First, the state should immediately apply a validated risk assessment instrument to each and every detainee subject to transfer to determine how many of them can be released safely into the community with some or no supervision while awaiting trial. Ninety-four percent of people under the supervision of Baltimore’s Pretrial Release Services Program show up for their court dates, and only four percent are arrested for a new charge while on release. These statistics demonstrate that release and community supervision are safe alternatives to pretrial detention.
Second, the state must place priority on access to justice and family preservation when deciding where to transfer those detainees who, according to a validated risk instrument, pose a public safety risk that warrants pretrial detention. Pretrial detainees rely heavily on family and community systems to support them through the trial phase. Correctional facilities located outside of Baltimore, however, are not easily accessible via public transportation. Every effort should be made to keep detainees in Baltimore City, close to their homes, their legal counsel and the community services that can assist them with their defense and, if needed, their rehabilitation.

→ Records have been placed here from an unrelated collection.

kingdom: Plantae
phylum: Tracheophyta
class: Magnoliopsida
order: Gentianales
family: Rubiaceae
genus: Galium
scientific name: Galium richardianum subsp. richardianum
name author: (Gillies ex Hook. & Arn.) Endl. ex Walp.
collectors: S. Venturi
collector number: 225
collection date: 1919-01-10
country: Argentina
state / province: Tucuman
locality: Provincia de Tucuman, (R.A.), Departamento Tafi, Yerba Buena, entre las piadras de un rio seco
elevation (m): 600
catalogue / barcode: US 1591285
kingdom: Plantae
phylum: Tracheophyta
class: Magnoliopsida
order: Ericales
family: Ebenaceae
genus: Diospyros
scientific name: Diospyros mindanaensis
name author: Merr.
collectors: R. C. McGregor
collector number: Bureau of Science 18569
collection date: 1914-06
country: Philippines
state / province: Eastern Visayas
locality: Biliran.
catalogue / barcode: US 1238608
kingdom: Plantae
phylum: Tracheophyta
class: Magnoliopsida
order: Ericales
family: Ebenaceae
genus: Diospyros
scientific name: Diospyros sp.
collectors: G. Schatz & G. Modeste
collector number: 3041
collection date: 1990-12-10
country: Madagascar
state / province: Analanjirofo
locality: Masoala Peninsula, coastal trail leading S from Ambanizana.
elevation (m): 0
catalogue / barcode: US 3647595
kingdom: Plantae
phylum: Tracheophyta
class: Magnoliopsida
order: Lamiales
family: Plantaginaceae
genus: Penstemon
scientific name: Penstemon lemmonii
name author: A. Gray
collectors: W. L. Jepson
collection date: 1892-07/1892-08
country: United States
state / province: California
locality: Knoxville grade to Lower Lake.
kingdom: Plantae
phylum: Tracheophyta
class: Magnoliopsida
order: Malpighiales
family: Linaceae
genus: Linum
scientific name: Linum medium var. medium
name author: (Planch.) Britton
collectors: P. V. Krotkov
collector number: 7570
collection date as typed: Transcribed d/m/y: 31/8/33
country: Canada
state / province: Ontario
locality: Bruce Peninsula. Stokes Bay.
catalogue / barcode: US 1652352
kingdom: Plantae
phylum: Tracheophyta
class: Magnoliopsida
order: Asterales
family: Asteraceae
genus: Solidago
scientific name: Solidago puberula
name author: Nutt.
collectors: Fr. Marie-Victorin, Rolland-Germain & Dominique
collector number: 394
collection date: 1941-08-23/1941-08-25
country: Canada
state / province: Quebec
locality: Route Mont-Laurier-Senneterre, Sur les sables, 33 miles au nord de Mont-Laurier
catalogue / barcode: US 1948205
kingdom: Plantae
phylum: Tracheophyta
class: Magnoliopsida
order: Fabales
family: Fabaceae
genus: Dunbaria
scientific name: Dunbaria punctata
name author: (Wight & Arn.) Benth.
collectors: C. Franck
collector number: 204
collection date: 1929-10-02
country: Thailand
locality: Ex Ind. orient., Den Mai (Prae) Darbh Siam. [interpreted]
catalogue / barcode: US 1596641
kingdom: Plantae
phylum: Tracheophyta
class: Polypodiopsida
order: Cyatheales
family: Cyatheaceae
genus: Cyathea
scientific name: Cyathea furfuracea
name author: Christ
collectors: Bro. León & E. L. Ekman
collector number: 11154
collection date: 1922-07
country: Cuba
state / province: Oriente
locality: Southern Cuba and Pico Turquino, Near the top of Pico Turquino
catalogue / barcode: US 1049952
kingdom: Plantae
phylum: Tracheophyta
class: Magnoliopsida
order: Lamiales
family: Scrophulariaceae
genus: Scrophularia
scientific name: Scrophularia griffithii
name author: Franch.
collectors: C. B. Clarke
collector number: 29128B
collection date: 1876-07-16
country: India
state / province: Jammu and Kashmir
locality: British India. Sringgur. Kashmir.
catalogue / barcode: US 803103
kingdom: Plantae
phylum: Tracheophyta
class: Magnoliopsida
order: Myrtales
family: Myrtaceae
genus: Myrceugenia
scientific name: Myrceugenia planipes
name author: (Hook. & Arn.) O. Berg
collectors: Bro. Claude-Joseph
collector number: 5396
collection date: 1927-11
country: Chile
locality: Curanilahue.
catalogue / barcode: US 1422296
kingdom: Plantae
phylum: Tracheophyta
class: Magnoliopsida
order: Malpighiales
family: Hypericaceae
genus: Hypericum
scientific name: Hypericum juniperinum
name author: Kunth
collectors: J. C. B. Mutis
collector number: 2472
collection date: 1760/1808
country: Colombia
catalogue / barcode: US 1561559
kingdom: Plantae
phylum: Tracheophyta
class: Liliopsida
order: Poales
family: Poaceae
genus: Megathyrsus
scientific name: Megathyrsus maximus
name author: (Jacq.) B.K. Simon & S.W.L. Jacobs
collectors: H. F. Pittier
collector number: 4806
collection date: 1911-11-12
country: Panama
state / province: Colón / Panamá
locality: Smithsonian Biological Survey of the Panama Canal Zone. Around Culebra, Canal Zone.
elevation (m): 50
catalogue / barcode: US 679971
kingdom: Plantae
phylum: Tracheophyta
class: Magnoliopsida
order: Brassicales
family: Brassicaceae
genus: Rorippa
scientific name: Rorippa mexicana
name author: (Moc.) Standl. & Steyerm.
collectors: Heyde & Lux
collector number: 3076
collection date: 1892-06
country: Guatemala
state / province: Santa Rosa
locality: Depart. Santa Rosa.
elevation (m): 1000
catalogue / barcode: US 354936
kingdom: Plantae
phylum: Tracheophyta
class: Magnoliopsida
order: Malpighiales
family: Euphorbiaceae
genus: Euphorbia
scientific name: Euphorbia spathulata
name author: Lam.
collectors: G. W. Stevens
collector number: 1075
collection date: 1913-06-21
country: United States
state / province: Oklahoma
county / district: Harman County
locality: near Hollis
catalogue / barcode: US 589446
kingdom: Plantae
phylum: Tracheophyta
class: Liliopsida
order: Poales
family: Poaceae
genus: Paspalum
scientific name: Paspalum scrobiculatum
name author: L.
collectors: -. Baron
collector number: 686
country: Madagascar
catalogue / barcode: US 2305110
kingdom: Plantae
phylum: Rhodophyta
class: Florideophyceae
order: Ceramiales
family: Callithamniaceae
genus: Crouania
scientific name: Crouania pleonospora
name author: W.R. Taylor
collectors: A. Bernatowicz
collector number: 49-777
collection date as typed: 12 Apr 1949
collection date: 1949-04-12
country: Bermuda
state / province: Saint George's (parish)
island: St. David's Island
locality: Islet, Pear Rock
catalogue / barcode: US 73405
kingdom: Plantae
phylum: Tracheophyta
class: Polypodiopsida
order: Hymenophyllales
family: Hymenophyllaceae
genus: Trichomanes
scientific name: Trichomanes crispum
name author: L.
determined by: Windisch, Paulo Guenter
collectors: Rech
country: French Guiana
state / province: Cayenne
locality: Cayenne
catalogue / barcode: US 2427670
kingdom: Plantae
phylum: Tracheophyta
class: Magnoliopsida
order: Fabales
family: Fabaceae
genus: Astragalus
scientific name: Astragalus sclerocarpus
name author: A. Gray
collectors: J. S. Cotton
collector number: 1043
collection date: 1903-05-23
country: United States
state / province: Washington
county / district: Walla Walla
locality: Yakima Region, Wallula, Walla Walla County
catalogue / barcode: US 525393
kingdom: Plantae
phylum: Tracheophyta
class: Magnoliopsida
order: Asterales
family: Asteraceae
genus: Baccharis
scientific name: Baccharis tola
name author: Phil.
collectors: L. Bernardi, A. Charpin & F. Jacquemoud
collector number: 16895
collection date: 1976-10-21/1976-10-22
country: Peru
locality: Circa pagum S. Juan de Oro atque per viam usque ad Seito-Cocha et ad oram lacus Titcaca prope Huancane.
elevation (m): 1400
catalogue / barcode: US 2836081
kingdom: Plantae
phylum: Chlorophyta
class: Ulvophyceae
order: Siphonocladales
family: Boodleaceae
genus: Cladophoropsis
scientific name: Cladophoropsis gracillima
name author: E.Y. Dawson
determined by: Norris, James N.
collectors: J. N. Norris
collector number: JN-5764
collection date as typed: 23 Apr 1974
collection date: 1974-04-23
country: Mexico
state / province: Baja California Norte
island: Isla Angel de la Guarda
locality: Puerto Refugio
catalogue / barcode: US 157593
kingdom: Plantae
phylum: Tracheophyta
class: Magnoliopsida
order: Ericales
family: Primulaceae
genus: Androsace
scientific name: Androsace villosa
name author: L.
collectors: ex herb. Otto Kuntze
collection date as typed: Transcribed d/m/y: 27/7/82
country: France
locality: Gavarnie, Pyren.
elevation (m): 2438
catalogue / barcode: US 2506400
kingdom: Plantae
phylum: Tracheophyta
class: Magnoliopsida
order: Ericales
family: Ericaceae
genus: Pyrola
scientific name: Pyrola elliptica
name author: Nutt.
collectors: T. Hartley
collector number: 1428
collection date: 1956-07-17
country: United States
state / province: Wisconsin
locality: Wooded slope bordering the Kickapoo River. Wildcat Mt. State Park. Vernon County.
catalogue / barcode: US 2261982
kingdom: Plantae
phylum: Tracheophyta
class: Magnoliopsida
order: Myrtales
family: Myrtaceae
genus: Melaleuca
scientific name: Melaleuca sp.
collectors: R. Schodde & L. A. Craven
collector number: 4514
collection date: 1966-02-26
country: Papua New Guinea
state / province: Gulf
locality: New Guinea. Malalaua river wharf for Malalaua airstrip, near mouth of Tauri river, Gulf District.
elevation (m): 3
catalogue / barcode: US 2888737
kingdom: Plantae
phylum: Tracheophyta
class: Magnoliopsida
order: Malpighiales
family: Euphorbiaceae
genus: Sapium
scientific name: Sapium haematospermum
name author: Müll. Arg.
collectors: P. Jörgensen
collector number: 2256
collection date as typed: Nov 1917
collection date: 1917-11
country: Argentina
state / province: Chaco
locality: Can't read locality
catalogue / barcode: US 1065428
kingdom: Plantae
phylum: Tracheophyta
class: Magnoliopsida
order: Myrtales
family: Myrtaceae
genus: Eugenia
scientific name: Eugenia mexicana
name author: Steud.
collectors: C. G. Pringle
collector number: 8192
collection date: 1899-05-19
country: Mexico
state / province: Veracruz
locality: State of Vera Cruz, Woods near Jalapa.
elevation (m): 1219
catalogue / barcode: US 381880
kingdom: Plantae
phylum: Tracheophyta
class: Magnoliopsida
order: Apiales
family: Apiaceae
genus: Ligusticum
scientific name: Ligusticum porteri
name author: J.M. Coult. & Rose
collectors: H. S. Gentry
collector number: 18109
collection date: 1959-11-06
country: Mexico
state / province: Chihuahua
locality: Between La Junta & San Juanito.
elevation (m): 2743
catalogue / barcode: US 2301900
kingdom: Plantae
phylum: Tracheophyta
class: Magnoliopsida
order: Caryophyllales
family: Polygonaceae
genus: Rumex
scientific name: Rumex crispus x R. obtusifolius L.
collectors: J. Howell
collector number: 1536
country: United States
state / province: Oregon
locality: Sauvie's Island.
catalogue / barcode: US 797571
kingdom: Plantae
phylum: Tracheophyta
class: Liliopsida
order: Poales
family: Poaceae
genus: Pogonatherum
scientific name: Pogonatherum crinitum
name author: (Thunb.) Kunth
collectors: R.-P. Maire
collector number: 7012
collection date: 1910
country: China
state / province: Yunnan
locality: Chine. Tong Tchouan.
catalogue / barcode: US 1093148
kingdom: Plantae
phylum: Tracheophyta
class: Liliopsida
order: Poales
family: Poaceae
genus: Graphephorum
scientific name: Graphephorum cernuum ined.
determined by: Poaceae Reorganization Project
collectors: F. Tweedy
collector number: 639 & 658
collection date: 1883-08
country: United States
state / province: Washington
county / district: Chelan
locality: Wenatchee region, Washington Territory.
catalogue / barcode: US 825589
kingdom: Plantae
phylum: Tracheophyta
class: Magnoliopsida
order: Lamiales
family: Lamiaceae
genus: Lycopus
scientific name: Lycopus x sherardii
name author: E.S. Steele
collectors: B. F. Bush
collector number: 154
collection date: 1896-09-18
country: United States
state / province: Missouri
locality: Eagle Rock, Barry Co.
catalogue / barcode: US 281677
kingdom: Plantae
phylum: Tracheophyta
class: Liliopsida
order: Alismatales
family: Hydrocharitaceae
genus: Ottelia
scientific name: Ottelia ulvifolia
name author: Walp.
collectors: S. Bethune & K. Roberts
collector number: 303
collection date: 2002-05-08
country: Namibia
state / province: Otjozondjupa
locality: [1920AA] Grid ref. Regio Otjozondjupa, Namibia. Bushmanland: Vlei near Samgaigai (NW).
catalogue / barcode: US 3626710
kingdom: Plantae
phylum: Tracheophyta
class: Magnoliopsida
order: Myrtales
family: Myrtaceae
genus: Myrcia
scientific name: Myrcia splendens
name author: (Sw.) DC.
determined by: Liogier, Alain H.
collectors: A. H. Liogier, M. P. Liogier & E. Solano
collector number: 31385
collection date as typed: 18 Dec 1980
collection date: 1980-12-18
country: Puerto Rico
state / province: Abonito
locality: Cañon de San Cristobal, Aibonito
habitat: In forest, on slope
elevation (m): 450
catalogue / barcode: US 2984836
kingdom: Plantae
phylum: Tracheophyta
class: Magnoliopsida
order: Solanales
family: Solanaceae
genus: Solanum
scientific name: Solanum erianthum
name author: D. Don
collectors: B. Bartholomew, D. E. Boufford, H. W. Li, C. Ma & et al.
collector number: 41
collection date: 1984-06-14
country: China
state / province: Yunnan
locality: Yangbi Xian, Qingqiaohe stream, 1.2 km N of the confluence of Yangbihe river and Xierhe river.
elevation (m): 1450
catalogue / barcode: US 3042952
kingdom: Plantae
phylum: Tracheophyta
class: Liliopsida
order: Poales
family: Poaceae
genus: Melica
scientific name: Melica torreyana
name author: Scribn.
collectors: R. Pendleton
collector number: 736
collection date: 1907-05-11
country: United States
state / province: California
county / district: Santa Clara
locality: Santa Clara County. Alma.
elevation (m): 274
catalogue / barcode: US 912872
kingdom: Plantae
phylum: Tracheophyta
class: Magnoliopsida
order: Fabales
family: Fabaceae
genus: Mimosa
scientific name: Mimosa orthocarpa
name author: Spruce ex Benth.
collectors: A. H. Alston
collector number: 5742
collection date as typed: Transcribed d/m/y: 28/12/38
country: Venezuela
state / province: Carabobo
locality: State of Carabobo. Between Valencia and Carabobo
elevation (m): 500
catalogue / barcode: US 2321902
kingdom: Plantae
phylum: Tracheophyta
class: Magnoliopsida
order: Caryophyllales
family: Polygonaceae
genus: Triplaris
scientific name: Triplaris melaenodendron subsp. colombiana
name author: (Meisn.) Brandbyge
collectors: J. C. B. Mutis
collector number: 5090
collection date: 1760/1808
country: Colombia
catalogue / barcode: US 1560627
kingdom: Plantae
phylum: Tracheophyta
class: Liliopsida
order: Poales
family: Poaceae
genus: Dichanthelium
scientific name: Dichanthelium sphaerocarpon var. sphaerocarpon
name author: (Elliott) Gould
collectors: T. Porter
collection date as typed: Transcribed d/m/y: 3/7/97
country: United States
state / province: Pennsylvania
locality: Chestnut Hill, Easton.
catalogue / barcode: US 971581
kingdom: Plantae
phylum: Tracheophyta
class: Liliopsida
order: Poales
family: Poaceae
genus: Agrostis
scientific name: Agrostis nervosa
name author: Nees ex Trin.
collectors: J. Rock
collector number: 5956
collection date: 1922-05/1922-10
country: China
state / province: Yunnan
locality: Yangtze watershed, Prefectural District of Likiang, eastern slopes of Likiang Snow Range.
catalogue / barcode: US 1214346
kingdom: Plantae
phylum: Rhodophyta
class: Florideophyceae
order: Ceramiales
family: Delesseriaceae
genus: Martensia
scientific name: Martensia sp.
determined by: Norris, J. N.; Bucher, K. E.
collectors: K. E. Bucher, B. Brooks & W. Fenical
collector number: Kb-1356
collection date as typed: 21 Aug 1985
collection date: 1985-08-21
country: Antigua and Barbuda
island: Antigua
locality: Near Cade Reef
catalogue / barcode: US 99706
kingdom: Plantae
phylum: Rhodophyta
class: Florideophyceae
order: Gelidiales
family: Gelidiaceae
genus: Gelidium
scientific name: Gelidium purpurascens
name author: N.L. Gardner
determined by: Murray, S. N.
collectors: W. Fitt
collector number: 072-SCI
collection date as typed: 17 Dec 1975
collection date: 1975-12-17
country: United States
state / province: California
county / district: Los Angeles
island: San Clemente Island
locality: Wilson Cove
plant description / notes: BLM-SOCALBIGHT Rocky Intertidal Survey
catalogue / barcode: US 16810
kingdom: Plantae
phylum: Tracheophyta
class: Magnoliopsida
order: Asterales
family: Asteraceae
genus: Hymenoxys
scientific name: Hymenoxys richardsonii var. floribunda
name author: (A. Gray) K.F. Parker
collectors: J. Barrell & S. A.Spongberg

Finally, the state should immediately put in place mechanisms to capture any savings from the jail’s closure and reinvest those savings in programs and services that help keep people out of jail. The Justice Policy Institute, an Open Society Institute-Baltimore grantee, estimates that releasing 1,000 people from Baltimore’s jail system and placing them under community supervision while they await trial could save Maryland taxpayers almost $3 million per month—money that could be used to help people succeed in the community instead of languishing in overcrowded jails.
Baltimore’s jail system has become famous for all the wrong reasons, but the Governor’s announcement is a perfect opportunity to reimagine jail in Baltimore. The Open Society Institute-Baltimore firmly believes that, by using common sense approaches, we can enhance public safety, make more responsible use of our resources, and reduce the damaging effects mass incarceration has on families and communities in Baltimore.